Beyond the action, the screenplay infuses an array of wonderful elements given life by the pristine production design and cinematography. The world building is still fed to us in sumptuous bits (building anticipation for The Continental series). The time spent with Anjelica Huston’s character in her (wink wink) ballet school is the most rewarding and borderline mind-blowing with the layers it adds to one of the most iconic action cinema characters.
After what I felt was a superior filmmaking feat in ‘Chapter 2’, of which he sets the tone with that beautiful nod to stunts in silent cinema, Stahelski seems to double down on the exploitation elements revving up that European B movie aesthetic that still manages to carefully cradle the inspired iconography and a stylishly executed action romp driven forward by a lean smart narrative.

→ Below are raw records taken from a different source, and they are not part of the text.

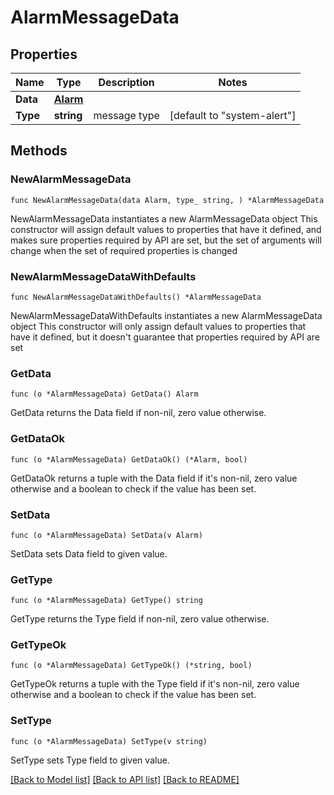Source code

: # AlarmMessageData

## Properties

Name | Type | Description | Notes
------------ | ------------- | ------------- | -------------
**Data** | [**Alarm**](Alarm.md) |  | 
**Type** | **string** | message type | [default to "system-alert"]

## Methods

### NewAlarmMessageData

`func NewAlarmMessageData(data Alarm, type_ string, ) *AlarmMessageData`

NewAlarmMessageData instantiates a new AlarmMessageData object
This constructor will assign default values to properties that have it defined,
and makes sure properties required by API are set, but the set of arguments
will change when the set of required properties is changed

### NewAlarmMessageDataWithDefaults

`func NewAlarmMessageDataWithDefaults() *AlarmMessageData`

NewAlarmMessageDataWithDefaults instantiates a new AlarmMessageData object
This constructor will only assign default values to properties that have it defined,
but it doesn't guarantee that properties required by API are set

### GetData

`func (o *AlarmMessageData) GetData() Alarm`

GetData returns the Data field if non-nil, zero value otherwise.

### GetDataOk

`func (o *AlarmMessageData) GetDataOk() (*Alarm, bool)`

GetDataOk returns a tuple with the Data field if it's non-nil, zero value otherwise
and a boolean to check if the value has been set.

### SetData

`func (o *AlarmMessageData) SetData(v Alarm)`

SetData sets Data field to given value.


### GetType

`func (o *AlarmMessageData) GetType() string`

GetType returns the Type field if non-nil, zero value otherwise.

### GetTypeOk

`func (o *AlarmMessageData) GetTypeOk() (*string, bool)`

GetTypeOk returns a tuple with the Type field if it's non-nil, zero value otherwise
and a boolean to check if the value has been set.

### SetType

`func (o *AlarmMessageData) SetType(v string)`

SetType sets Type field to given value.



[[Back to Model list]](../README.md#documentation-for-models) [[Back to API list]](../README.md#documentation-for-api-endpoints) [[Back to README]](../README.md)


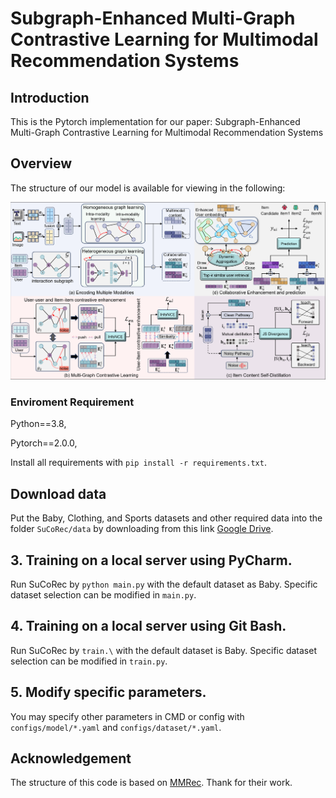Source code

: # Subgraph-Enhanced Multi-Graph Contrastive Learning for Multimodal Recommendation Systems

## Introduction

This is the Pytorch implementation for our paper: Subgraph-Enhanced Multi-Graph Contrastive Learning for Multimodal Recommendation Systems

## Overview

The structure of our model is available for viewing in the following:

<p align="center">
   <img src="SuCoRec/image/SuCoRec.png" width="900">
</p>


### Enviroment Requirement

Python==3.8,

Pytorch==2.0.0,

Install all requirements with ``pip install -r requirements.txt``.

## Download data

Put the Baby, Clothing, and Sports datasets and other required data into the folder ``SuCoRec/data`` by downloading from this link [Google Drive](https://drive.google.com/drive/folders/1BxObpWApHbGx9jCQGc8z52cV3t9_NE0f?usp=sharing).

## 3. Training on a local server using PyCharm.

Run SuCoRec by ``python main.py`` with the default dataset as Baby. Specific dataset selection can be modified in `main.py`.

## 4. Training on a local server using Git Bash.

Run SuCoRec by ``train.\`` with the default dataset is Baby. Specific dataset selection can be modified in `train.py`.



## 5. Modify specific parameters.

You may specify other parameters in CMD or config with `configs/model/*.yaml` and `configs/dataset/*.yaml`. 



## Acknowledgement

The structure of this code is  based on [MMRec](https://github.com/enoche/MMRec). Thank for their work.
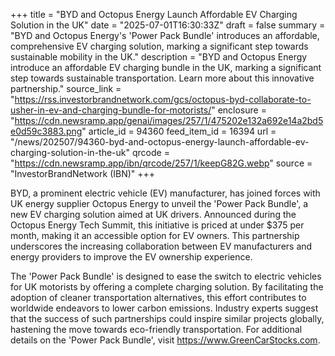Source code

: +++
title = "BYD and Octopus Energy Launch Affordable EV Charging Solution in the UK"
date = "2025-07-01T16:30:33Z"
draft = false
summary = "BYD and Octopus Energy's 'Power Pack Bundle' introduces an affordable, comprehensive EV charging solution, marking a significant step towards sustainable mobility in the UK."
description = "BYD and Octopus Energy introduce an affordable EV charging bundle in the UK, marking a significant step towards sustainable transportation. Learn more about this innovative partnership."
source_link = "https://rss.investorbrandnetwork.com/gcs/octopus-byd-collaborate-to-usher-in-ev-and-charging-bundle-for-motorists/"
enclosure = "https://cdn.newsramp.app/genai/images/257/1/475202e132a692e14a2bd5e0d59c3883.png"
article_id = 94360
feed_item_id = 16394
url = "/news/202507/94360-byd-and-octopus-energy-launch-affordable-ev-charging-solution-in-the-uk"
qrcode = "https://cdn.newsramp.app/ibn/qrcode/257/1/keepG82G.webp"
source = "InvestorBrandNetwork (IBN)"
+++

<p>BYD, a prominent electric vehicle (EV) manufacturer, has joined forces with UK energy supplier Octopus Energy to unveil the 'Power Pack Bundle', a new EV charging solution aimed at UK drivers. Announced during the Octopus Energy Tech Summit, this initiative is priced at under $375 per month, making it an accessible option for EV owners. This partnership underscores the increasing collaboration between EV manufacturers and energy providers to improve the EV ownership experience.</p><p>The 'Power Pack Bundle' is designed to ease the switch to electric vehicles for UK motorists by offering a complete charging solution. By facilitating the adoption of cleaner transportation alternatives, this effort contributes to worldwide endeavors to lower carbon emissions. Industry experts suggest that the success of such partnerships could inspire similar projects globally, hastening the move towards eco-friendly transportation. For additional details on the 'Power Pack Bundle', visit <a href='https://www.GreenCarStocks.com' rel='nofollow' target='_blank'>https://www.GreenCarStocks.com</a>.</p>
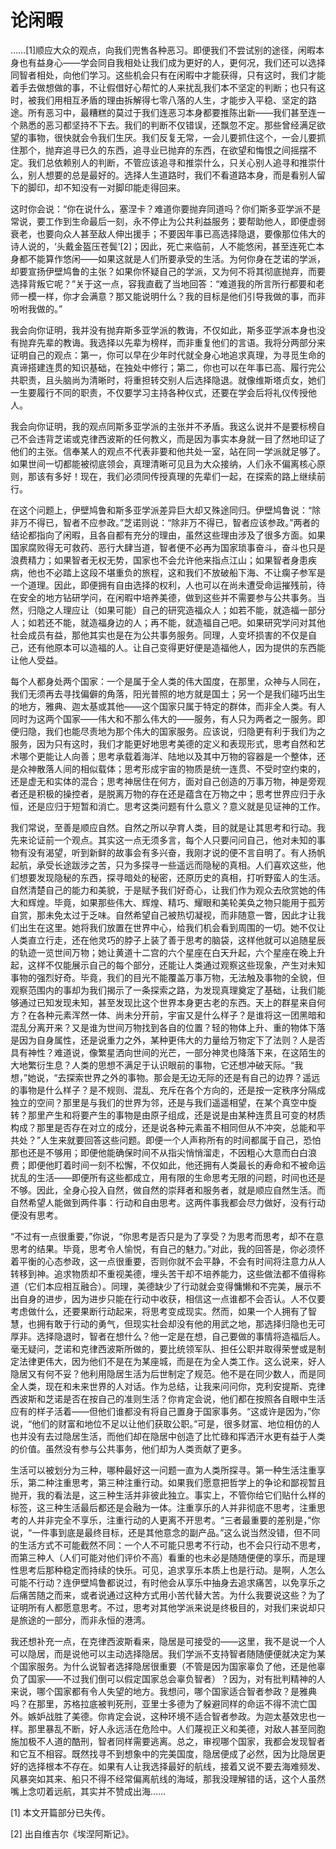 <link href="../../css/style.css" rel="stylesheet" type="text/css" />



# 论闲暇

<div class="p">

……[1]顺应大众的观点，向我们兜售各种恶习。即便我们不尝试别的途径，闲暇本身也有益身心——学会同自我相处让我们成为更好的人，更何况，我们还可以选择同智者相处，向他们学习。这些机会只有在闲暇中才能获得，只有这时，我们才能着手去做想做的事，不让假借好心帮忙的人来扰乱我们本不坚定的判断；也只有这时，被我们用相互矛盾的理由拆解得七零八落的人生，才能步入平稳、坚定的路途。所有恶习中，最糟糕的莫过于我们连恶习本身都要推陈出新——我们甚至连一个熟悉的恶习都坚持不下去。我们的判断不仅错误，还飘忽不定。那些曾经满足欲望的事物，很快就会令我们生厌。我们反复无常，一会儿要抓住这个，一会儿要抓住那个，抛弃追寻已久的东西，追寻业已抛弃的东西，在欲望和悔恨之间摇摆不定。我们总依赖别人的判断，不管应该追寻和推崇什么，只关心别人追寻和推崇什么，别人想要的总是最好的。选择人生道路时，我们不看道路本身，而是看别人留下的脚印，却不知没有一对脚印能走得回来。

这时你会说：“你在说什么，塞涅卡？难道你要抛弃同道吗？你们斯多亚学派不是常说，要工作到生命最后一刻，永不停止为公共利益服务；要帮助他人，即便虚弱衰老，也要向众人甚至敌人伸出援手；不要因年事已高选择隐退，要像那位伟大的诗人说的，‘头戴金盔压苍鬓’[2]；因此，死亡来临前，人不能悠闲，甚至连死亡本身都不能算作悠闲——如果这就是人们所要承受的生活。为何你身在芝诺的学派，却要宣扬伊壁鸠鲁的主张？如果你怀疑自己的学派，又为何不将其彻底抛弃，而要选择背叛它呢？”关于这一点，容我直截了当地回答：“难道我的所言所行都要和老师一模一样，你才会满意？那又能说明什么？我的目标是他们引导我做的事，而非吩咐我做的。”

我会向你证明，我并没有抛弃斯多亚学派的教诲，不仅如此，斯多亚学派本身也没有抛弃先辈的教诲。我选择以先辈为榜样，而非重复他们的言语。我将分两部分来证明自己的观点：第一，你可以早在少年时代就全身心地追求真理，为寻觅生命的真谛搭建连贯的知识基础，在独处中修行；第二，你也可以在年事已高、履行完公共职责，且头脑尚为清晰时，将重担转交别人后选择隐退。就像维斯塔贞女，她们一生要履行不同的职责，不仅要学习主持各种仪式，还要在学会后将礼仪传授他人。

我会向你证明，我的观点同斯多亚学派的主张并不矛盾。我这么说并不是要标榜自己不会违背芝诺或克律西波斯的任何教义，而是因为事实本身就一目了然地印证了他们的主张。信奉某人的观点不代表非要和他共处一室，站在同一学派就足够了。如果世间一切都能被彻底领会，真理清晰可见且为大众接纳，人们永不偏离核心原则，那该有多好！现在，我们必须同传授真理的先辈们一起，在探索的路上继续前行。

在这个问题上，伊壁鸠鲁和斯多亚学派差异巨大却又殊途同归。伊壁鸠鲁说：“除非万不得已，智者不应参政。”芝诺则说：“除非万不得已，智者应该参政。”两者的结论都指向了闲暇，且各自都有充分的理由，虽然这些理由涉及了很多方面。如果国家腐败得无可救药、恶行大肆当道，智者便不必再为国家琐事奋斗，奋斗也只是浪费精力；如果智者无权无势，国家也不会允许他来指点江山；如果智者身患疾病，他也不必踏上这段不堪重负的旅程，这和我们不放破船下海、不让瘸子参军是一个道理。因此，即便拥有自由选择的权利，人也可以在尚未遭受命运摧残前，待在安全的地方钻研学问，在闲暇中培养美德，做到这些并不需要参与公共事务。当然，归隐之人理应让（如果可能）自己的研究造福众人；如若不能，就造福一部分人；如若还不能，就造福身边的人；再不能，就造福自己吧。如果研究学问对其他社会成员有益，那他其实也是在为公共事务服务。同理，人变坏损害的不仅是自己，还有他原本可以造福的人。让自己变得更好便是造福他人，因为提供的东西能让他人受益。

每个人都身处两个国家：一个是属于全人类的伟大国度，在那里，众神与人同在，我们无须再去寻找偏僻的角落，阳光普照的地方就是国土；另一个是我们碰巧出生的地方，雅典、迦太基或其他——这个国家只属于特定的群体，而非全人类。有人同时为这两个国家——伟大和不那么伟大的——服务，有人只为两者之一服务。即便归隐，我们也能尽责地为那个伟大的国家服务。应该说，归隐更有利于我们为之服务，因为只有这时，我们才能更好地思考美德的定义和表现形式，思考自然和艺术哪个更能让人向善；思考承载着海洋、陆地以及其中万物的容器是一个整体，还是众神散落人间的相似载体；思考形成宇宙的物质是统一连贯、不受时空约束的，还是虚无和实体的混合；思考神居住在何方，面对自己创造的万事万物，神是旁观者还是积极的操控者，是脱离万物的存在还是蕴含在万物之中；思考世界应归于永恒，还是应归于短暂和消亡。思考这类问题有什么意义？意义就是见证神的工作。

我们常说，至善是顺应自然。自然之所以孕育人类，目的就是让其思考和行动。我先来论证前一个观点。其实这一点无须多言，每个人只要问问自己，他对未知的事物有没有渴望，听到新鲜的故事会有多兴奋，我刚才说的便不言自明了。有人扬帆起航，承受长途跋涉之苦，只为多探寻一些遥远而隐秘的真相。人们喜欢这些，他们想要发现隐秘的东西，探寻暗处的秘密，还原历史的真相，打听野蛮人的生活。自然清楚自己的能力和美貌，于是赋予我们好奇心，让我们作为观众去欣赏她的伟大和辉煌。毕竟，如果那些伟大、辉煌、精巧、耀眼和美轮美奂之物只能用于孤芳自赏，那未免太过于乏味。自然希望自己被热切凝视，而非随意一瞥，因此才让我们出生在这里。她将我们放置在世界中心，给我们机会看到周围的一切。她不仅让人类直立行走，还在他灵巧的脖子上装了善于思考的脑袋，这样他就可以追随星辰的轨迹一览世间万物；她让黄道十二宫的六个星座在白天升起，六个星座在晚上升起，这样不仅能展示自己的每个部分，还能让人类通过观察这些现象，产生对未知事物的强烈好奇。毕竟，我们的目光不能覆盖万事万物，无法触及事物的全貌，但观察范围内的事却为我们揭示了一条探索之路，为发现真理奠定了基础，让我们能够通过已知发现未知，甚至发现比这个世界本身更古老的东西。天上的群星来自何方？在各种元素浑然一体、尚未分开前，宇宙又是什么样子？是谁将这一团黑暗和混乱分离开来？又是谁为世间万物找到各自的位置？轻的物体上升、重的物体下落是因为自身属性，还是说重力之外，某种更伟大的力量给万物定下了法则？人是否具有神性？难道说，像繁星洒向世间的光芒，一部分神灵也降落下来，在这陌生的大地繁衍生息？人类的思想不满足于认识眼前的事物，它还想冲破天际。“我想，”她说，“去探索世界之外的事物。那会是无边无际的还是有自己的边界？遥远的事物是什么样子？是不规则、混乱、充斥在各个方向的，还是按一定秩序分隔成独立的空间？那里是与我们的世界为邻，还是与我们遥遥相望，在某个真空中旋转？那里产生和将要产生的事物是由原子组成，还是说是由某种连贯且可变的材质构成？那里是否存在对立的成分，还是说各种元素虽不相同但从不冲突，总能和平共处？”人生来就要回答这些问题。即便一个人声称所有的时间都属于自己，恐怕那也还是不够用；即便他能确保时间不从指尖悄悄溜走，不因粗心大意而白白浪费；即便他盯着时间一刻不松懈，不仅如此，他还拥有人类最长的寿命和不被命运扰乱的生活——即便所有这些都成立，用有限的生命思考无限的问题，时间也还是不够。因此，全身心投入自然，做自然的崇拜者和服务者，就是顺应自然生活。而自然希望人能做到两件事：行动和自由思考。这两件事我都会尽力做好，没有行动便没有思考。

“不过有一点很重要，”你说，“你思考是否只是为了享受？为思考而思考，却不在意思考的结果。毕竟，思考令人愉悦，有自己的魅力。”对此，我的回答是，你必须怀着平衡的心态参政，这一点很重要，否则你就不会平静，不会有时间将注意力从人转移到神。追求物质却不重视美德，埋头苦干却不培养能力，这些做法都不值得称道（它们本应相互融合）。同理，美德缺少了行动就会变得慵懒和不完美，展示不出自身的进步，因为进步只能在行动中收获，相信这一点谁都不会否认。人不仅要考虑做什么，还要果断行动起来，将思考变成现实。然而，如果一个人拥有了智慧，也拥有敢于行动的勇气，但现实社会却没有他的用武之地，那选择归隐也无可厚非。选择隐退时，智者在想什么？他一定是在想，自己要做的事情将造福后人。毫无疑问，芝诺和克律西波斯所做的，要比统领军队、担任公职并取得荣誉或是制定法律更伟大，因为他们不是在为某座城，而是在为全人类工作。这么说来，好人隐居又有何不妥？他利用隐居生活为后世制定了规范。他不是在同少数人，而是同全人类，现在和未来世界的人对话。作为总结，让我来问问你，克利安提斯、克律西波斯和芝诺是否在按自己的准则生活？你肯定会说，他们都在按照各自眼中生活应有的样子活着——但他们谁都没有将自己置身于国家事务。“这或许是因为，”你说，“他们的财富和地位不足以让他们获取公职。”可是，很多财富、地位相仿的人也并没有去过隐居生活，而他们却在隐居中创造了比忙碌和挥洒汗水更有益于人类的价值。虽然没有参与公共事务，他们却为人类贡献了更多。

生活可以被划分为三种，哪种最好这一问题一直为人类所探寻。第一种生活注重享乐，第二种注重思考，第三种注重行动。如果我们愿意把哲学上的争论和鄙视暂且抛开，我的看法是，这三种生活并非彼此独立。事实上，不管你给它们贴什么样的标签，这三种生活最后都还是会融为一体。注重享乐的人并非彻底不思考，注重思考的人并非完全不享乐，注重行动的人更离不开思考。“三者最重要的差别是，”你说，“一件事到底是最终目标，还是其他意念的副产品。”这么说当然没错，但不同的生活方式不可能截然不同：一个人不可能只思考不行动，也不会只行动不思考，而第三种人（人们可能对他们评价不高）看重的也未必是随随便便的享乐，而是理性思考后那种稳定而持续的快乐。可见，追求享乐本质上也是行动。是啊，人怎么可能不行动？连伊壁鸠鲁都说过，有时他会从享乐中抽身去追求痛苦，以免享乐之后痛苦随之而来，或者说通过这种方式用小苦代替大苦。为什么我要说这些？为了证明所有人都愿意思考。不过，思考对其他学派来说是终极目的，对我们来说却只是旅途的一部分，而非永恒的港湾。

我还想补充一点，在克律西波斯看来，隐居是可接受的——这里，我不是说一个人可以隐居，而是说他可以主动选择隐居。我们学派不支持智者随随便便就决定为某个国家服务。为什么说智者选择隐居很重要（不管是因为国家辜负了他，还是他辜负了国家——不过我们倒可以假定国家总会辜负智者）？因为，对有批判精神的人来说，哪个国家都有令人失望的地方。我想问，哪个国家适合智者参政？是雅典吗？在那里，苏格拉底被判死刑，亚里士多德为了躲避同样的命运不得不流亡国外。嫉妒战胜了美德。你肯定会说，这种环境不适合智者参政。为迦太基效忠也一样。那里暴乱不断，好人永远活在危险中。人们蔑视正义和美德，对敌人甚至同胞施加极不人道的酷刑，智者同样需要逃离。总之，审视哪个国家，我都会发现智者和它互不相容。既然找寻不到想象中的完美国度，隐居便成了必然，因为比隐居更好的选择根本不存在。如果有人让我选择最好的航线，接着又说不要去海难频发、风暴突如其来、船只不得不经常偏离航线的海域，那我没理解错的话，这个人虽然嘴上念叨着远航，其实并不赞成出海……

[1] 本文开篇部分已失传。

[2] 出自维吉尔《埃涅阿斯记》。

Keanu Reeves is stoic and as poetically terse as ever though he lets loose his visibly overgrown hair in a performance that isn’t pushing for the levels of catharsis seen previously. Wick lacks a sustained emotional spark here, which could count as a negative but makes sense given he is fully in survival mode. The compelling moments of emotion belong to Berry, who is the latest marker for the painful price one pays for belonging to this creed.
'Chapter 2' may be the best of the three films, the Bruce Lee of the franchise, but 'Parabellum' is undoubtedly my favorite; much like the way, Jackie Chan is a more endearing screen presence than Bruce Lee. 'Parabellum' goes somewhat meta in what was actually the logical next step if the franchise wanted to offer something new to audiences. It's an assault on every cinematic nerve ending and outright porn for action heads whilst also demonstrating clever touches reminds us why we've always loved action cinema.